# [Work to be completed]
Your answer should consist of each line below that contains the string "organic".

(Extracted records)
◇ ◇ ◇ ◇
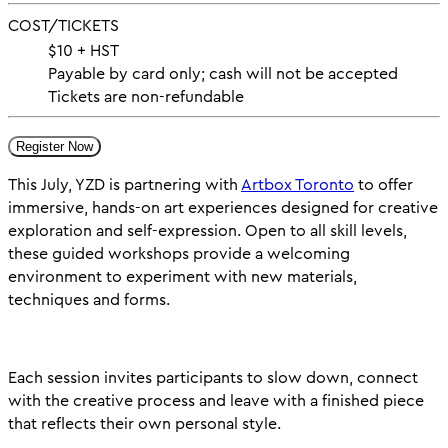
COST/TICKETS
$10 + HST
Payable by card only; cash will not be accepted
Tickets are non-refundable
Register Now
This July, YZD is partnering with
Artbox Toronto
to offer
immersive, hands-on art experiences designed for creative
exploration and self-expression. Open to all skill levels,
these guided workshops provide a welcoming
environment to experiment with new materials,
techniques and forms.
Each session invites participants to slow down, connect
with the creative process and leave with a finished piece
that reflects their own personal style.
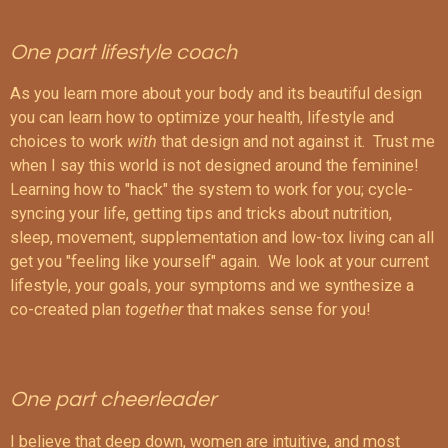
One part lifestyle coach
As you learn more about your body and its beautiful design
you can learn how to optimize your health, lifestyle and
choices to work
with
that design and not against it. Trust me
when I say this world is not designed around the feminine!
Learning how to "hack" the system to work for you; cycle-
syncing your life, getting tips and tricks about nutrition,
sleep, movement, supplementation and low-tox living can all
get you "feeling like yourself" again. We look at your current
lifestyle, your goals, your symptoms and we synthesize a
co-created plan
together
that makes sense for you!
One part cheerleader
I believe that deep down, women are intuitive, and most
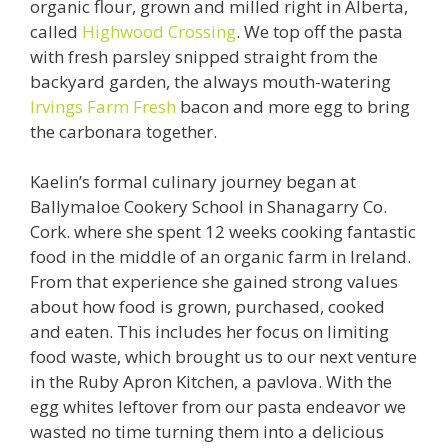
organic flour, grown and milled right in Alberta,
called
Highwood Crossing
. We top off the pasta
with fresh parsley snipped straight from the
backyard garden, the always mouth-watering
Irvings Farm Fresh
bacon and more egg to bring
the carbonara together.
Kaelin’s formal culinary journey began at
Ballymaloe Cookery School in Shanagarry Co.
Cork. where she spent 12 weeks cooking fantastic
food in the middle of an organic farm in Ireland.
From that experience she gained strong values
about how food is grown, purchased, cooked
and eaten. This includes her focus on limiting
food waste, which brought us to our next venture
in the Ruby Apron Kitchen, a pavlova. With the
egg whites leftover from our pasta endeavor we
wasted no time turning them into a delicious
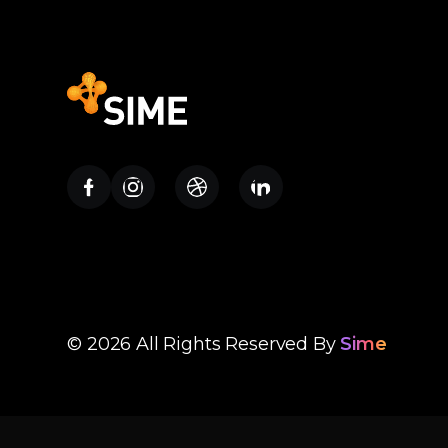
Contact Us
© 2026 All Rights Reserved By
Sime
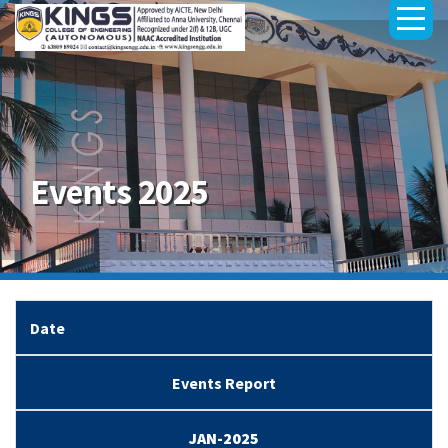
Events 2025
Date
Events Report
JAN-2025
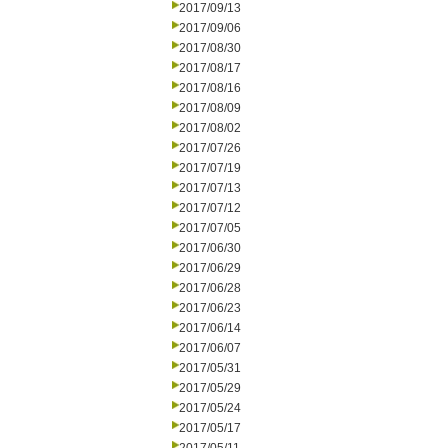
2017/09/13
2017/09/06
2017/08/30
2017/08/17
2017/08/16
2017/08/09
2017/08/02
2017/07/26
2017/07/19
2017/07/13
2017/07/12
2017/07/05
2017/06/30
2017/06/29
2017/06/28
2017/06/23
2017/06/14
2017/06/07
2017/05/31
2017/05/29
2017/05/24
2017/05/17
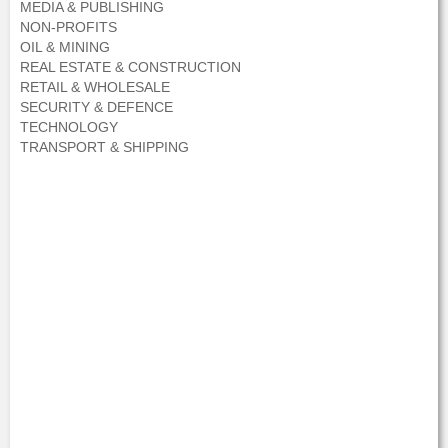
MEDIA & PUBLISHING
NON-PROFITS
OIL & MINING
REAL ESTATE & CONSTRUCTION
RETAIL & WHOLESALE
SECURITY & DEFENCE
TECHNOLOGY
TRANSPORT & SHIPPING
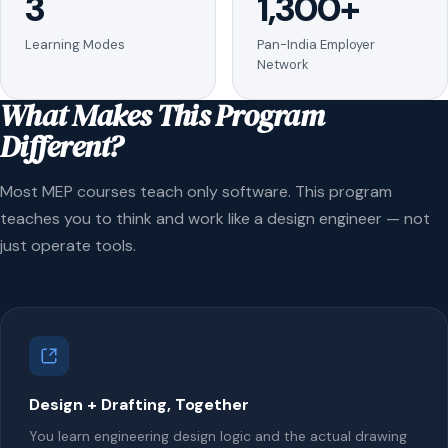
3
1,300+
Learning Modes
Pan-India Employer
Network
What Makes This Program
Different?
Most MEP courses teach only software. This program
teaches you to think and work like a design engineer — not
just operate tools.
Design + Drafting, Together
You learn engineering design logic and the actual drawing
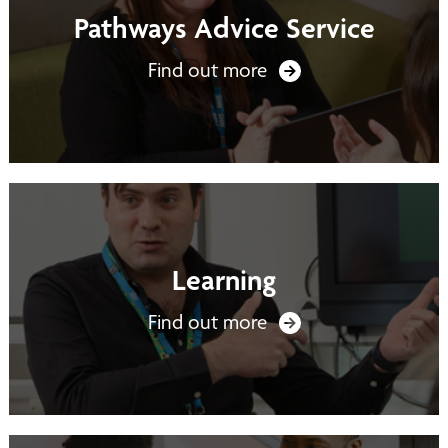
Pathways Advice Service
Find out more
Learning
Find out more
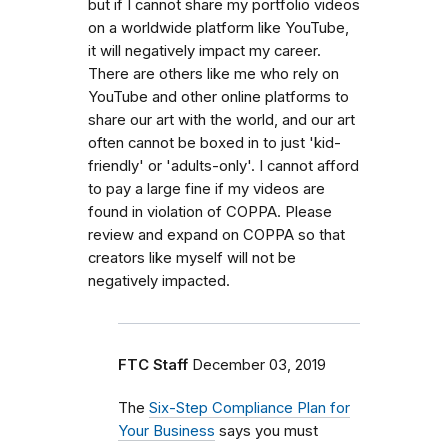
but if I cannot share my portfolio videos
on a worldwide platform like YouTube,
it will negatively impact my career.
There are others like me who rely on
YouTube and other online platforms to
share our art with the world, and our art
often cannot be boxed in to just 'kid-
friendly' or 'adults-only'. I cannot afford
to pay a large fine if my videos are
found in violation of COPPA. Please
review and expand on COPPA so that
creators like myself will not be
negatively impacted.
FTC Staff
December 03, 2019
The
Six-Step Compliance Plan for
Your Business
says
y
ou must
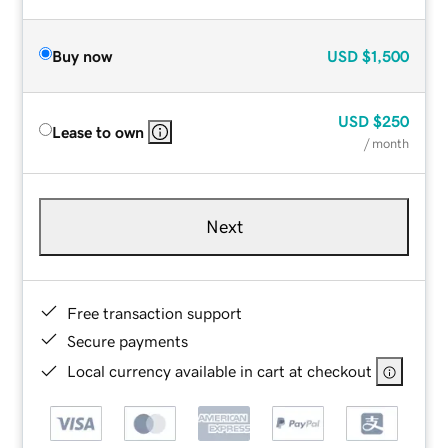
Buy now
USD
$1,500
USD
$250
Lease to own
/ month
Next
Free transaction support
Secure payments
Local currency available in cart at checkout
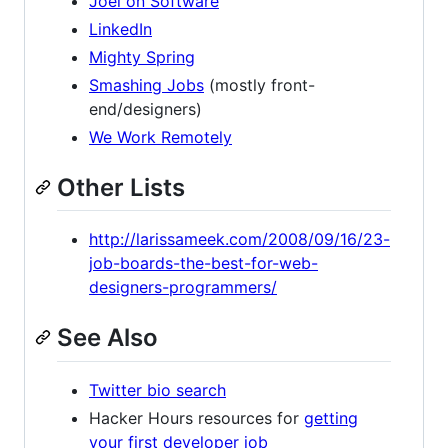
Joel on Software
LinkedIn
Mighty Spring
Smashing Jobs
(mostly front-
end/designers)
We Work Remotely
Other Lists
http://larissameek.com/2008/09/16/23-
job-boards-the-best-for-web-
designers-programmers/
See Also
Twitter bio search
Hacker Hours resources for
getting
your first developer job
◇ ◇ ◇ ◇
# [Completed exercise]
organic flour, grown and milled right in Alberta,
food in the middle of an organic farm in Ireland.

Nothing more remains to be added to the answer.